>>>>

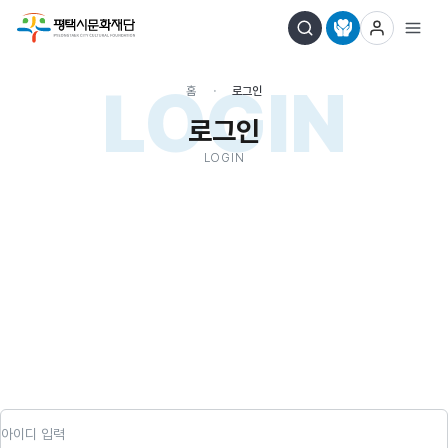
LOGIN
홈
로그인
로그인
LOGIN
아이디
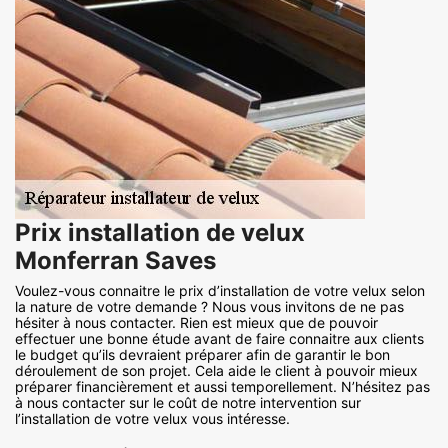
Prix installation de velux
Monferran Saves
Voulez-vous connaitre le prix d’installation de votre velux selon
la nature de votre demande ? Nous vous invitons de ne pas
hésiter à nous contacter. Rien est mieux que de pouvoir
effectuer une bonne étude avant de faire connaitre aux clients
le budget qu’ils devraient préparer afin de garantir le bon
déroulement de son projet. Cela aide le client à pouvoir mieux
préparer financièrement et aussi temporellement. N’hésitez pas
à nous contacter sur le coût de notre intervention sur
l’installation de votre velux vous intéresse.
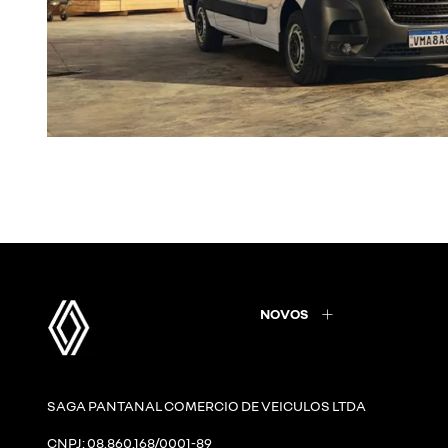
NOVOS
SAGA PANTANAL COMERCIO DE VEICULOS LTDA
CNPJ: 08.860.168/0001-89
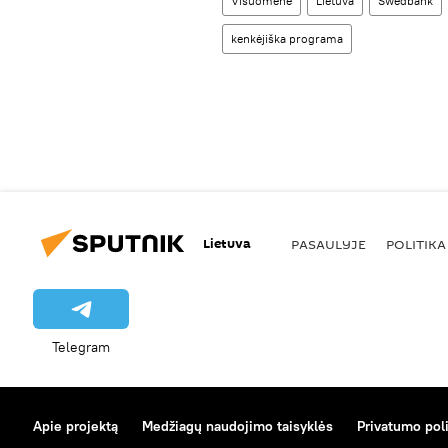
Visuomenė
Lietuva
Swedbank
kenkėjiška programa
Lietuva
PASAULYJE
POLITIKA
Telegram
Apie projektą
Medžiagų naudojimo taisyklės
Privatumo poli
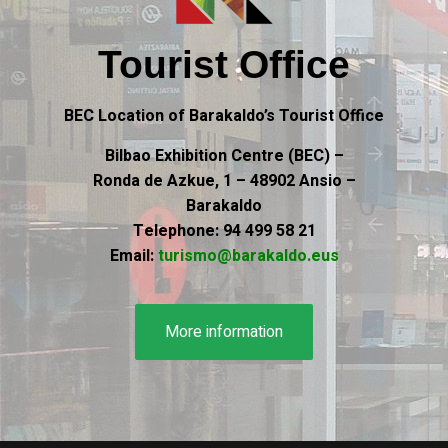
Tourist Office
BEC Location of Barakaldo’s Tourist Office
Bilbao Exhibition Centre (BEC) –
Ronda de Azkue, 1 – 48902 Ansio –
Barakaldo
Telephone: 94 499 58 21
Email:
turismo@barakaldo.eus
More information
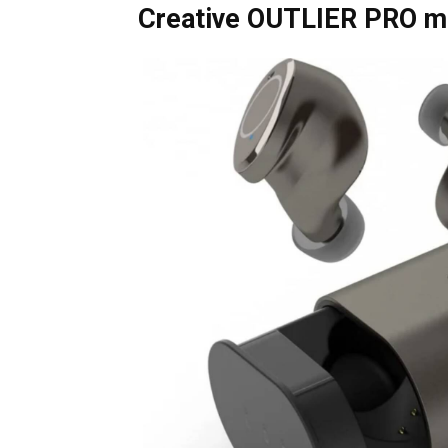
Creative OUTLIER PRO ma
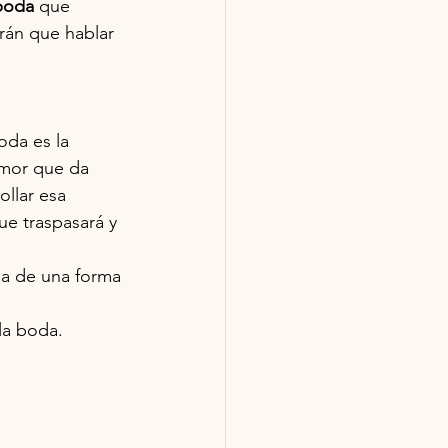
 boda
 que 
rán que hablar 
oda es la 
amor que da 
ollar esa 
e traspasará y 
oda de una forma 
la boda.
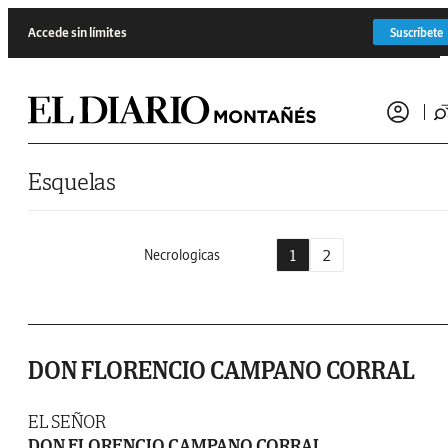
Saltar al contenido
Accede sin límites
Suscríbete
Esquelas
1
2
Necrologicas
DON FLORENCIO CAMPANO CORRAL
EL SEÑOR
DON FLORENCIO CAMPANO CORRAL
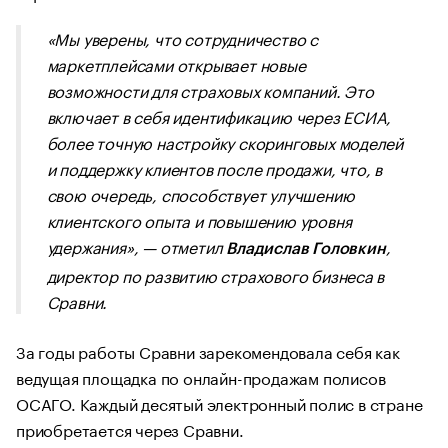
«Мы уверены, что сотрудничество с
маркетплейсами открывает новые
возможности для страховых компаний. Это
включает в себя идентификацию через ЕСИА,
более точную настройку скоринговых моделей
и поддержку клиентов после продажи, что, в
свою очередь, способствует улучшению
клиентского опыта и повышению уровня
удержания», — отметил
,
Владислав Головкин
директор по развитию страхового бизнеса в
Сравни.
За годы работы Сравни зарекомендовала себя как
ведущая площадка по онлайн-продажам полисов
ОСАГО. Каждый десятый электронный полис в стране
приобретается через Сравни.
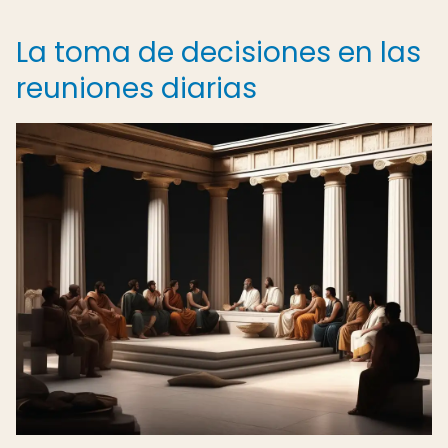
La toma de decisiones en las
reuniones diarias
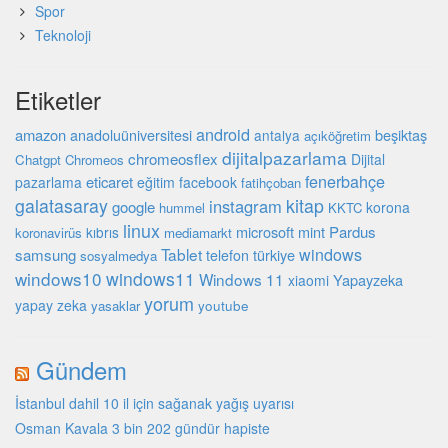
Spor
Teknoloji
Etiketler
android
amazon
beşiktaş
anadoluüniversitesi
antalya
açıköğretim
dijitalpazarlama
chromeosflex
Dijital
Chatgpt
Chromeos
fenerbahçe
eticaret
pazarlama
eğitim
facebook
fatihçoban
galatasaray
kitap
instagram
google
korona
hummel
KKTC
linux
microsoft
mint
Pardus
kıbrıs
koronavirüs
mediamarkt
Tablet
windows
samsung
türkiye
telefon
sosyalmedya
windows10
windows11
Windows 11
Yapayzeka
xiaomi
yorum
yapay zeka
youtube
yasaklar
Gündem
İstanbul dahil 10 il için sağanak yağış uyarısı
Osman Kavala 3 bin 202 gündür hapiste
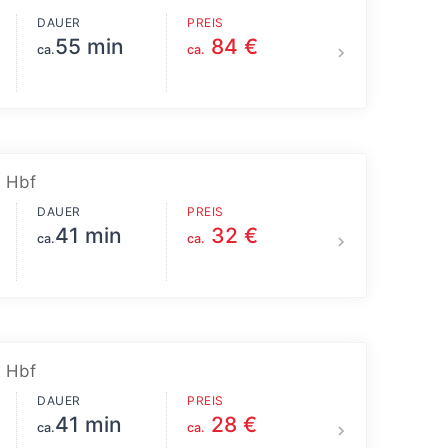
DAUER
PREIS
55 min
84 €
ca.
ca.
 Hbf
DAUER
PREIS
41 min
32 €
ca.
ca.
 Hbf
DAUER
PREIS
41 min
28 €
ca.
ca.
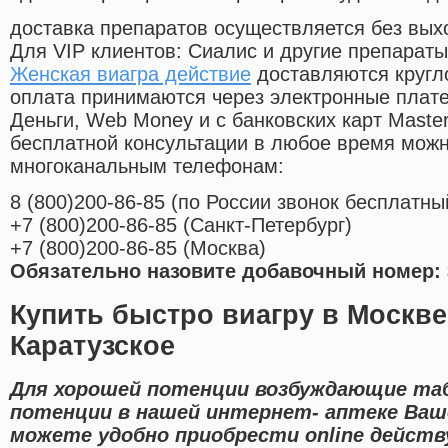
доставка препаратов осуществляется без вых
Для VIP клиентов: Сиалис и другие препараты
Женская виагра действие
доставляются кругл
оплата принимаются через электронные плат
Деньги, Web Money и с банковских карт Master
бесплатной консультации в любое время мож
многоканальным телефонам:
8
(800
)200-86-85
(
по России звонок бесплатны
+7
(800
)200-86-85
(
Санкт-Петербург)
+7
(800
)200-86-85
(
Москва)
Обязательно назовите добавочный номер: 
Купить быстро виагру в Москве
Каратузское
Для хорошей потенции возбуждающие таб
потенции в нашей интернет- аптеке Ваше
можете удобно приобрести online дейст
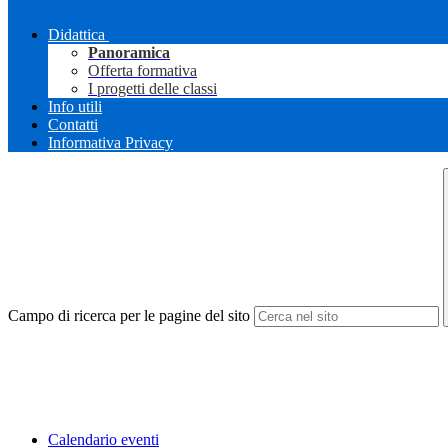
Didattica
Panoramica
Offerta formativa
I progetti delle classi
Info utili
Contatti
Informativa Privacy
Campo di ricerca per le pagine del sito
Calendario eventi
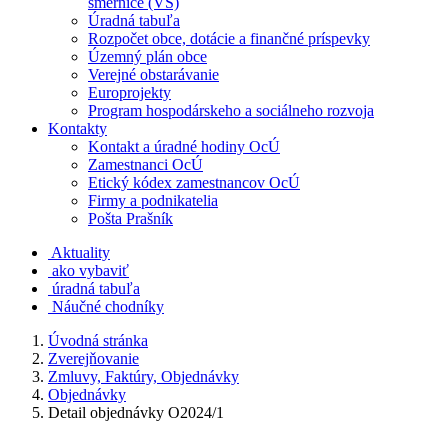
smernice (VS)
Úradná tabuľa
Rozpočet obce, dotácie a finančné príspevky
Územný plán obce
Verejné obstarávanie
Europrojekty
Program hospodárskeho a sociálneho rozvoja
Kontakty
Kontakt a úradné hodiny OcÚ
Zamestnanci OcÚ
Etický kódex zamestnancov OcÚ
Firmy a podnikatelia
Pošta Prašník
Aktuality
ako vybaviť
úradná tabuľa
Náučné chodníky
Úvodná stránka
Zverejňovanie
Zmluvy, Faktúry, Objednávky
Objednávky
Detail objednávky O2024/1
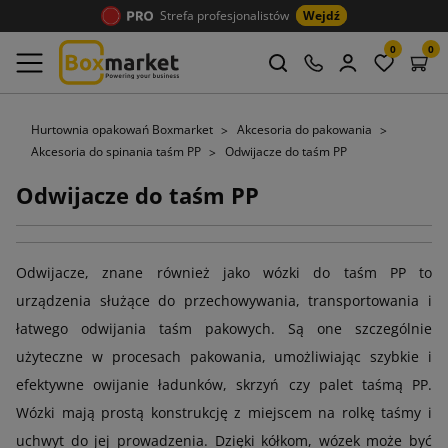
Strefa profesjonalistów
Wejdź
0
0
Hurtownia opakowań Boxmarket
Akcesoria do pakowania
Akcesoria do spinania taśm PP
Odwijacze do taśm PP
Odwijacze do taśm PP
Odwijacze, znane również jako wózki do taśm PP to
urządzenia służące do przechowywania, transportowania i
łatwego odwijania taśm pakowych. Są one szczególnie
użyteczne w procesach pakowania, umożliwiając szybkie i
efektywne owijanie ładunków, skrzyń czy palet taśmą PP.
Wózki mają prostą konstrukcję z miejscem na rolkę taśmy i
uchwyt do jej prowadzenia. Dzięki kółkom, wózek może być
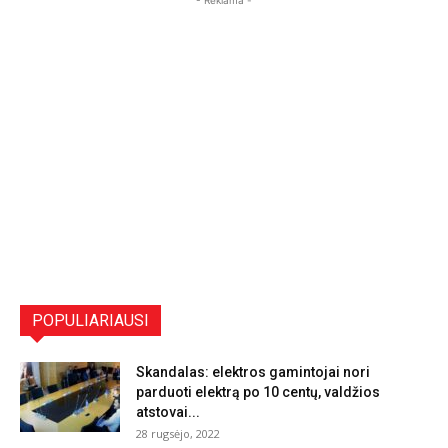
POPULIARIAUSI
Skandalas: elektros gamintojai nori
parduoti elektrą po 10 centų, valdžios
atstovai...
28 rugsėjo, 2022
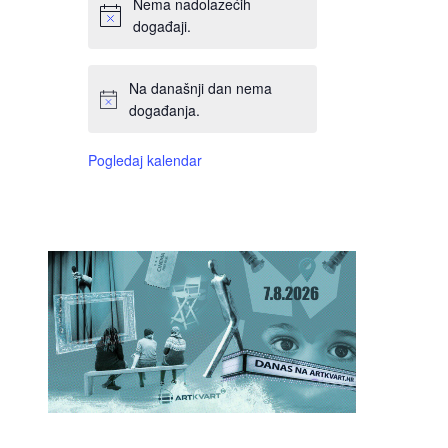
Nema nadolazećih
događaji.
Na današnji dan nema
događanja.
Pogledaj kalendar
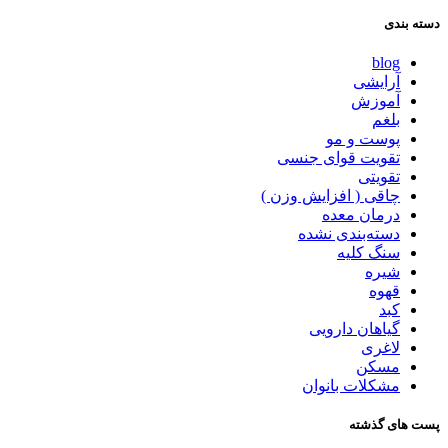
دسته بندی
blog
آرایشی
آموزش
بلغم
پوست و مو
تقویت قوای جنسی
تقویتی
چاقی ( افزایش وزن )
درمان معده
دسته‌بندی نشده
سنگ کلیه
شیره
قهوه
کبد
گیاهان دارویی
لاغری
مسکن
مشکلات بانوان
پست های گذشته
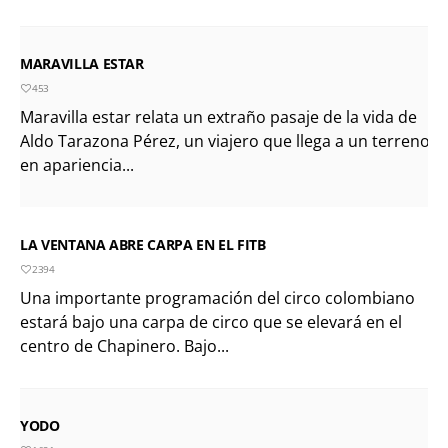
MARAVILLA ESTAR
453
Maravilla estar relata un extraño pasaje de la vida de
Aldo Tarazona Pérez, un viajero que llega a un terreno
en apariencia...
LA VENTANA ABRE CARPA EN EL FITB
2394
Una importante programación del circo colombiano
estará bajo una carpa de circo que se elevará en el
centro de Chapinero. Bajo...
YODO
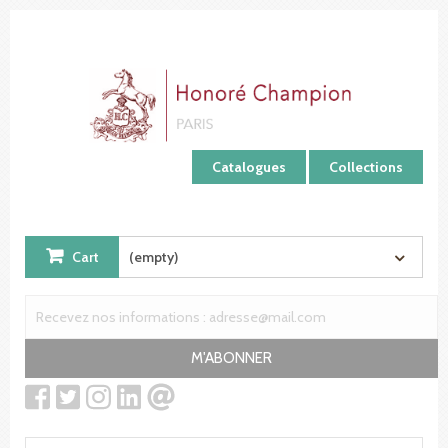
Cookies management panel
Catalogues
Collections
Cart
(empty)
M'ABONNER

<<<<

Work required:
Although the entries contain pictures, reproduce only the rest, exactly as written.

Response area:
LOGIN
홈
로그인
로그인
LOGIN
아이디
Prix installation de velux
Monferran Saves
Voulez-vous connaitre le prix d’installation de votre velux selon
la nature de votre demande ? Nous vous invitons de ne pas
hésiter à nous contacter. Rien est mieux que de pouvoir
effectuer une bonne étude avant de faire connaitre aux clients
le budget qu’ils devraient préparer afin de garantir le bon
déroulement de son projet. Cela aide le client à pouvoir mieux
préparer financièrement et aussi temporellement. N’hésitez pas
à nous contacter sur le coût de notre intervention sur
l’installation de votre velux vous intéresse.
NOVOS
SAGA PANTANAL COMERCIO DE VEICULOS LTDA
CNPJ: 08.860.168/0001-89
Visuomenė
Lietuva
Swedbank
kenkėjiška programa
Lietuva
PASAULYJE
POLITIKA
Telegram
Apie projektą
Medžiagų naudojimo taisyklės
Privatumo poli
Tourist Office
BEC Location of Barakaldo’s Tourist Office
Bilbao Exhibition Centre (BEC) –
Ronda de Azkue, 1 – 48902 Ansio –
Barakaldo
Telephone: 94 499 58 21
Email:
turismo@barakaldo.eus
More information
Creative OUTLIER PRO ma
 boda
 que 
rán que hablar 
oda es la 
amor que da 
ollar esa 
e traspasará y 
oda de una forma 
la boda.
Saltar al contenido
Accede sin límites
Suscríbete
Esquelas
1
2
Necrologicas
DON FLORENCIO CAMPANO CORRAL
EL SEÑOR
DON FLORENCIO CAMPANO CORRAL
«Мы уверены, что сотрудничество с
маркетплейсами открывает новые
возможности для страховых компаний. Это
включает в себя идентификацию через ЕСИА,
более точную настройку скоринговых моделей
и поддержку клиентов после продажи, что, в
свою очередь, способствует улучшению
клиентского опыта и повышению уровня
удержания», — отметил
,
Владислав Головкин
директор по развитию страхового бизнеса в
Сравни.
За годы работы Сравни зарекомендовала себя как
ведущая площадка по онлайн-продажам полисов
ОСАГО. Каждый десятый электронный полис в стране
приобретается через Сравни.
La toma de decisiones en las
reuniones diarias
Spor
Teknoloji
Etiketler
android
amazon
beşiktaş
anadoluüniversitesi
antalya
açıköğretim
dijitalpazarlama
chromeosflex
Dijital
Chatgpt
Chromeos
fenerbahçe
eticaret
pazarlama
eğitim
facebook
fatihçoban
galatasaray
kitap
instagram
google
korona
hummel
KKTC
linux
microsoft
mint
Pardus
kıbrıs
koronavirüs
mediamarkt
Tablet
windows
samsung
türkiye
telefon
sosyalmedya
windows10
windows11
Windows 11
Yapayzeka
xiaomi
yorum
yapay zeka
youtube
yasaklar
Gündem
İstanbul dahil 10 il için sağanak yağış uyarısı
Osman Kavala 3 bin 202 gündür hapiste
DAUER
PREIS
55 min
84 €
ca.
ca.
 Hbf
DAUER
PREIS
41 min
32 €
ca.
ca.
 Hbf
DAUER
PREIS
41 min
28 €
ca.
ca.
доставка препаратов осуществляется без вых
Для VIP клиентов: Сиалис и другие препараты
Женская виагра действие
доставляются кругл
оплата принимаются через электронные плат
Деньги, Web Money и с банковских карт Master
бесплатной консультации в любое время мож
многоканальным телефонам:
8
(800
)200-86-85
(
по России звонок бесплатны
+7
(800
)200-86-85
(
Санкт-Петербург)
+7
(800
)200-86-85
(
Москва)
Обязательно назовите добавочный номер: 
Купить быстро виагру в Москве
Каратузское
Для хорошей потенции возбуждающие таб
потенции в нашей интернет- аптеке Ваше
можете удобно приобрести online дейст
Didattica
Panoramica
Offerta formativa
I progetti delle classi
Info utili
Contatti
Informativa Privacy
Campo di ricerca per le pagine del sito
Calendario eventi
smernice (VS)
Úradná tabuľa
Rozpočet obce, dotácie a finančné príspevky
Územný plán obce
Verejné obstarávanie
Europrojekty
Program hospodárskeho a sociálneho rozvoja
Kontakty
Kontakt a úradné hodiny OcÚ
Zamestnanci OcÚ
Etický kódex zamestnancov OcÚ
Firmy a podnikatelia
Pošta Prašník
Aktuality
ako vybaviť
úradná tabuľa
Náučné chodníky
Úvodná stránka
Zverejňovanie
Zmluvy, Faktúry, Objednávky
Objednávky
Detail objednávky O2024/1
Strefa profesjonalistów
Wejdź
0
0
Hurtownia opakowań Boxmarket
Akcesoria do pakowania
Akcesoria do spinania taśm PP
Odwijacze do taśm PP
Odwijacze do taśm PP
Odwijacze, znane również jako wózki do taśm PP to
urządzenia służące do przechowywania, transportowania i
łatwego odwijania taśm pakowych. Są one szczególnie
użyteczne w procesach pakowania, umożliwiając szybkie i
efektywne owijanie ładunków, skrzyń czy palet taśmą PP.
Wózki mają prostą konstrukcję z miejscem na rolkę taśmy i
uchwyt do jej prowadzenia. Dzięki kółkom, wózek może być
POPULIARIAUSI
Skandalas: elektros gamintojai nori
parduoti elektrą po 10 centų, valdžios
atstovai...
28 rugsėjo, 2022
Nema nadolazećih
događaji.
Na današnji dan nema
događanja.
Pogledaj kalendar
دسته بندی
blog
آرایشی
آموزش
بلغم
پوست و مو
تقویت قوای جنسی
تقویتی
چاقی ( افزایش وزن )
درمان معده
دسته‌بندی نشده
سنگ کلیه
شیره
قهوه
کبد
گیاهان دارویی
لاغری
مسکن
مشکلات بانوان
پست های گذشته
MARAVILLA ESTAR
453
Maravilla estar relata un extraño pasaje de la vida de
Aldo Tarazona Pérez, un viajero que llega a un terreno
en apariencia...
LA VENTANA ABRE CARPA EN EL FITB
2394
Una importante programación del circo colombiano
estará bajo una carpa de circo que se elevará en el
centro de Chapinero. Bajo...
YODO
Cookies management panel
Catalogues
Collections
Cart
(empty)
M'ABONNER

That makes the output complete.